▸ **REQUIRED WORK**
Filter by the string "shoulder": return the lines of the material that contain it.

*** GIVEN RECORDS ***

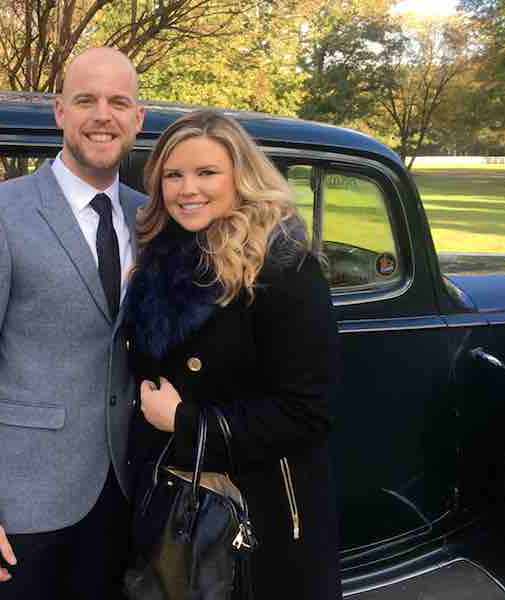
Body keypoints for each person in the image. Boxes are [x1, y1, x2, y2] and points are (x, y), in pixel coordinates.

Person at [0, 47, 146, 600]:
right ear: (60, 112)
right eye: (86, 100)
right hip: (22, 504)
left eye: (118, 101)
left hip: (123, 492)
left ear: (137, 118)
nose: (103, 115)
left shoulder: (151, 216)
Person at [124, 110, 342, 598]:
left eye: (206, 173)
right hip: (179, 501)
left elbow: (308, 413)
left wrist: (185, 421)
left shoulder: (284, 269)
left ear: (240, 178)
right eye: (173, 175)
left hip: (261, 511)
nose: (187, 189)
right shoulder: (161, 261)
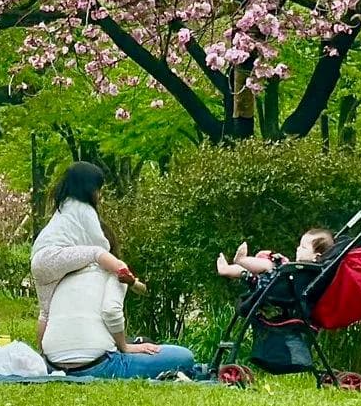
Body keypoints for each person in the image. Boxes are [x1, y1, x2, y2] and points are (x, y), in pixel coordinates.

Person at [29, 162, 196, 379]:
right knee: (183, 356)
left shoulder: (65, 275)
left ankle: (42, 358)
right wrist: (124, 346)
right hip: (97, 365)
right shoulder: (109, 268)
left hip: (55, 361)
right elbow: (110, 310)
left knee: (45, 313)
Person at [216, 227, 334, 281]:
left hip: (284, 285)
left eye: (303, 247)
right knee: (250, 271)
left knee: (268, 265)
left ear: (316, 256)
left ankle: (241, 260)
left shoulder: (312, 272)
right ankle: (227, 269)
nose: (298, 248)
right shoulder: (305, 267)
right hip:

*** End of GIVEN RECORDS ***

▸ **SOLUTION FOR THIS PROBLEM**
left shoulder: (151, 216)
left shoulder: (284, 269)
right shoulder: (161, 261)
left shoulder: (65, 275)
right shoulder: (109, 268)
left shoulder: (312, 272)
right shoulder: (305, 267)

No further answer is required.